(Stored data entries)
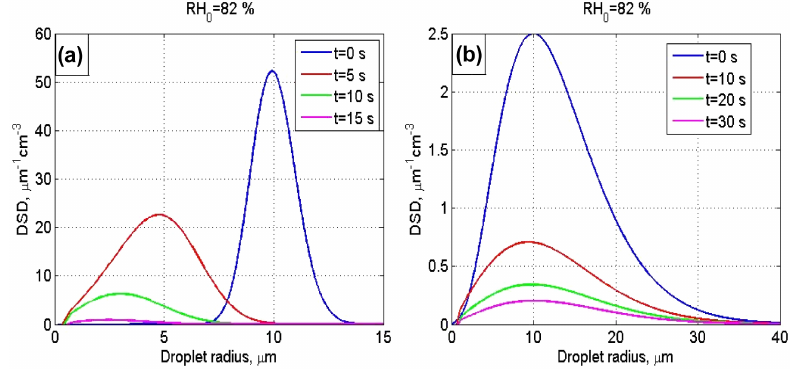
Figure 7. Time evolution of an initially narrow DSD (a) and an initially wide DSD (b) . The initial calculation parameters are the same in both examples: T 0 = 10 ◦ C, p = 829mb, RH 0 = 82% and q w0 = 0 . 587gm − 3 . The parameters of the initial Gamma distributions are given in Table 3.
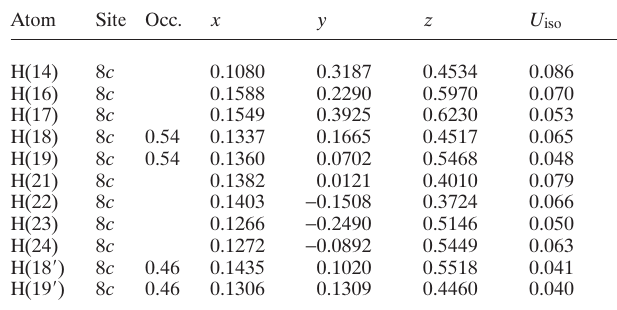
Table 2. Atomic coordinates and displacement parameters (in Å 2 ) . Atom Site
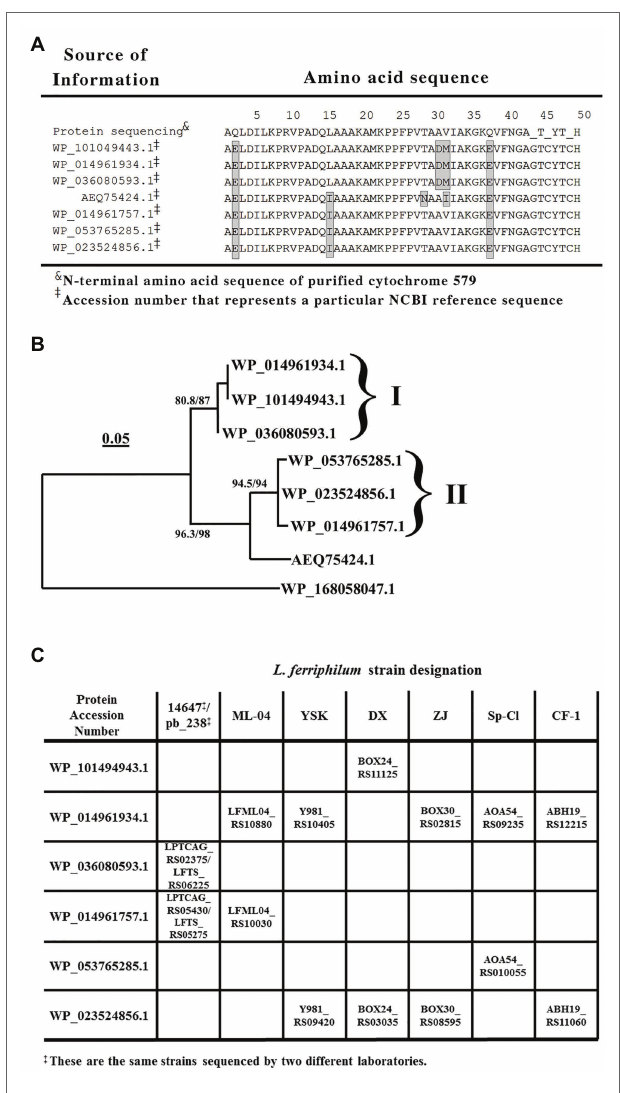
FIGURE 3 | Sequence comparisons of cytochromes 579 that could be expressed in different strains of L. ferriphilum . (A) Alignment of amino acid sequences obtained from either the N-terminal amino acid sequencing of cytochrome 579 purified from the type strain of L. ferriphilum or from tBLASTn searches of the genomes of purified strains of L. ferriphilum that are contained in the NCBI database. The amino acids within each shaded rectangle are those that differ from the corresponding amino acids determined in the protein sequencing data presented herein. Beyond amino acid number 40, the individual amino acid peaks in each round of the sequencing became sufficiently small and irregular so as to prevent a confident identification of the amino acid released during each round of degradation. (B) A rooted phylogenetic tree based on seven cytochrome 579 amino acid sequences taken from the proteins represented by the accession numbers shown in (A) . The outlying sequence (lowermost item shown in the figure) represents a monoheme c -type cytochrome of similar length present in the genomic sequence of Candidatus Manganitrophus noduliformans . The tree was inferred using the maximum likelihood method with 1,000 replicates. The brackets and Roman numerals identify the two groups of cytochromes 579 that possess different N-terminal signal peptide sequences. (C) Identities and genetic loci of the two proteins in each strain of L. ferriphilum that bear a high level of sequence homology with the cytochrome 579 purified from the type strain of L. ferriphilum . The genetic loci within each rectangle were obtained from the tBLASTn searches conducted on each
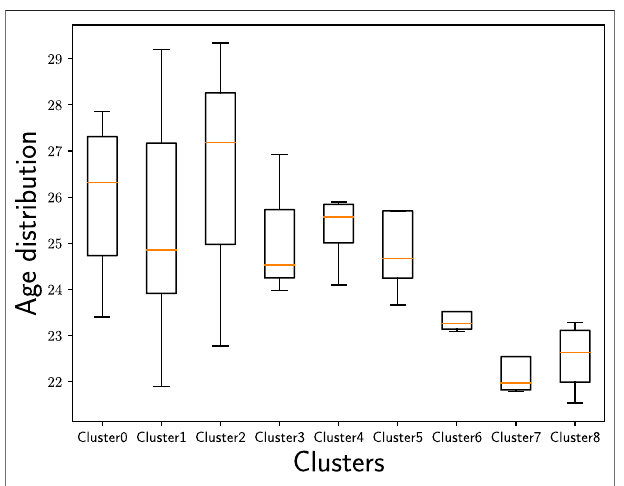
FIGURE 12 | Female/male ratio distribution of users in the identi fi ed country clusters. We fi nd that the female/male ratio is most unevenly distributed in Cluster 6 and most evenly distributed in Cluster 7.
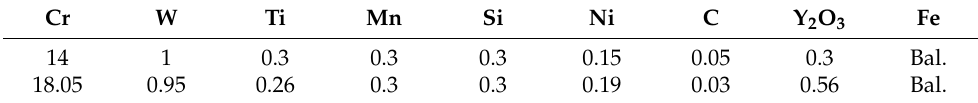
Table 1. Chemical compositions (wt%) of the studied materials: Fe-14Cr ODS and Fe-18Cr ODS. Cr W Ti Mn Si Ni C Y 2 O 3 Fe 1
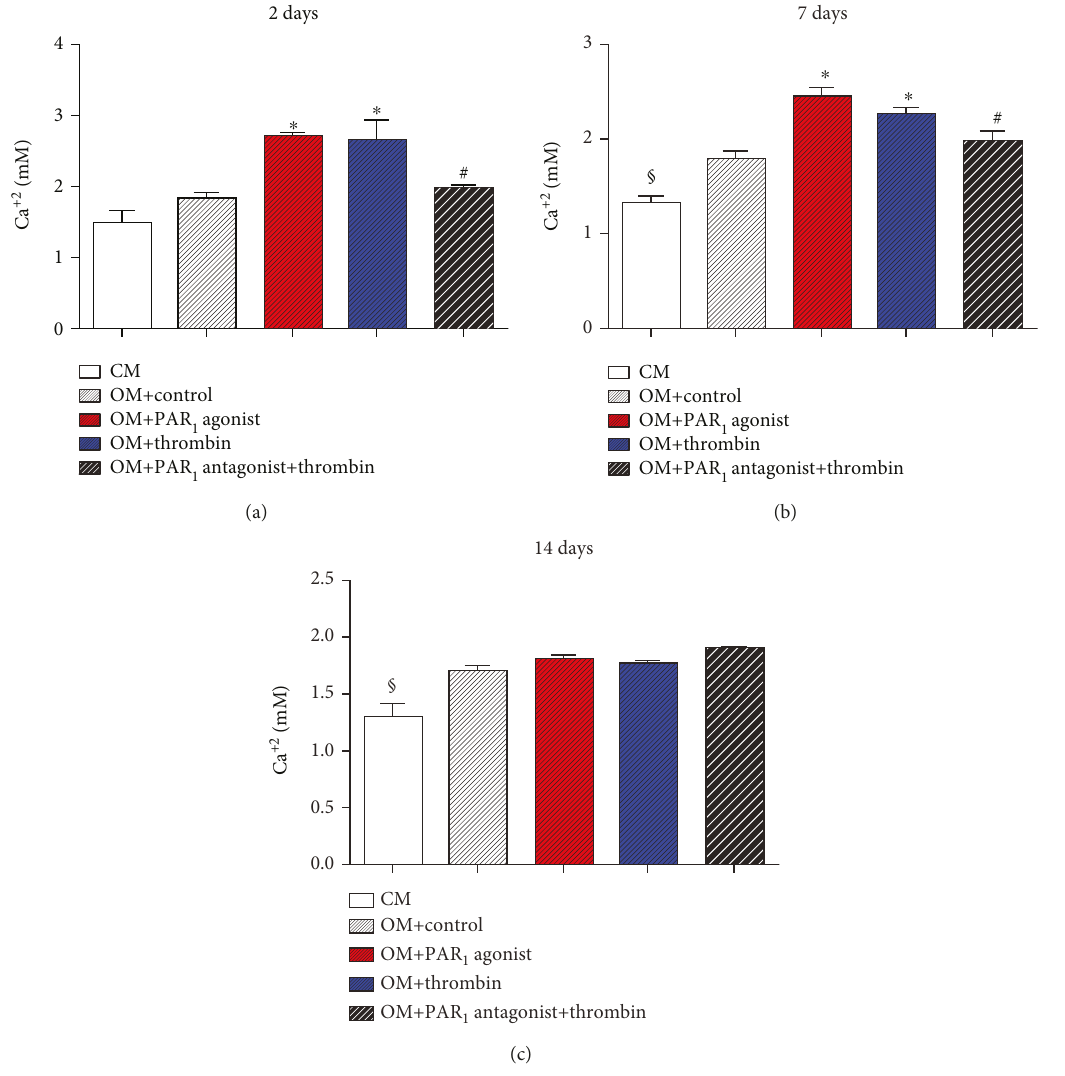
Figure 4: Calcium concentration in the supernatant in di ff erent groups. Values are presented as mean and SEM; n = 3 . ∗ Mean signi fi cant di ff erence when compared to OM + control ( p < 0 05 ). # Mean signi fi cant di ff erence when compared to OM + thrombin ( p < 0 05 ). § Mean signi fi cant di ff erence when compared to OM groups ( p < 0 05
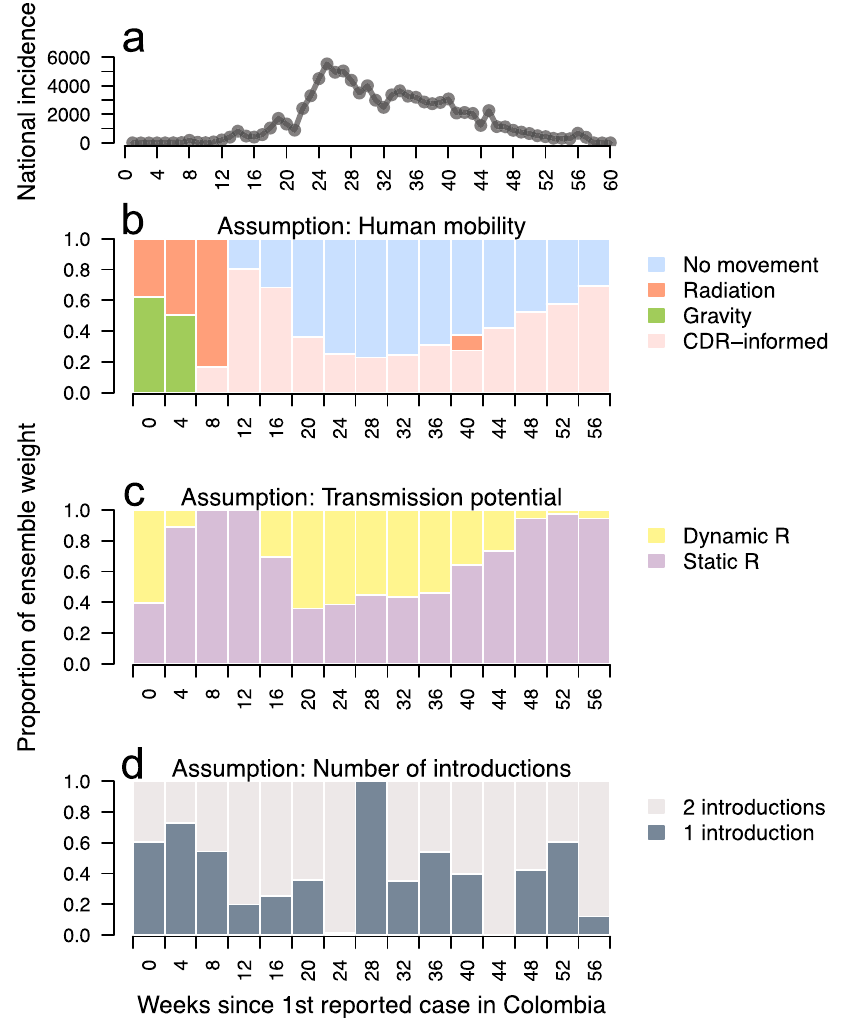
Fig. 3 Ensemble weight partitioned across assumptions about the role of human mobility in driving transmission, drivers of spatiotemporal variation in R , and the number of ZIKV introductions. a Weekly Zika incidence aggregated to the national scale. b – d Proportion of ensemble weight across assumption type colored by explicit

# REQUIRED ACTION
The line containing "FIGURE 3 | Sequence" marks the end: copy exactly every line from the start of the records up to and including it, leaving out the pictures.

# EXERCISE ANSWER
Figure 7. Time evolution of an initially narrow DSD (a) and an initially wide DSD (b) . The initial calculation parameters are the same in both examples: T 0 = 10 ◦ C, p = 829mb, RH 0 = 82% and q w0 = 0 . 587gm − 3 . The parameters of the initial Gamma distributions are given in Table 3.
Table 2. Atomic coordinates and displacement parameters (in Å 2 ) . Atom Site
FIGURE 3 | Sequence comparisons of cytochromes 579 that could be expressed in different strains of L. ferriphilum . (A) Alignment of amino acid sequences obtained from either the N-terminal amino acid sequencing of cytochrome 579 purified from the type strain of L. ferriphilum or from tBLASTn searches of the genomes of purified strains of L. ferriphilum that are contained in the NCBI database. The amino acids within each shaded rectangle are those that differ from the corresponding amino acids determined in the protein sequencing data presented herein. Beyond amino acid number 40, the individual amino acid peaks in each round of the sequencing became sufficiently small and irregular so as to prevent a confident identification of the amino acid released during each round of degradation. (B) A rooted phylogenetic tree based on seven cytochrome 579 amino acid sequences taken from the proteins represented by the accession numbers shown in (A) . The outlying sequence (lowermost item shown in the figure) represents a monoheme c -type cytochrome of similar length present in the genomic sequence of Candidatus Manganitrophus noduliformans . The tree was inferred using the maximum likelihood method with 1,000 replicates. The brackets and Roman numerals identify the two groups of cytochromes 579 that possess different N-terminal signal peptide sequences. (C) Identities and genetic loci of the two proteins in each strain of L. ferriphilum that bear a high level of sequence homology with the cytochrome 579 purified from the type strain of L. ferriphilum . The genetic loci within each rectangle were obtained from the tBLASTn searches conducted on each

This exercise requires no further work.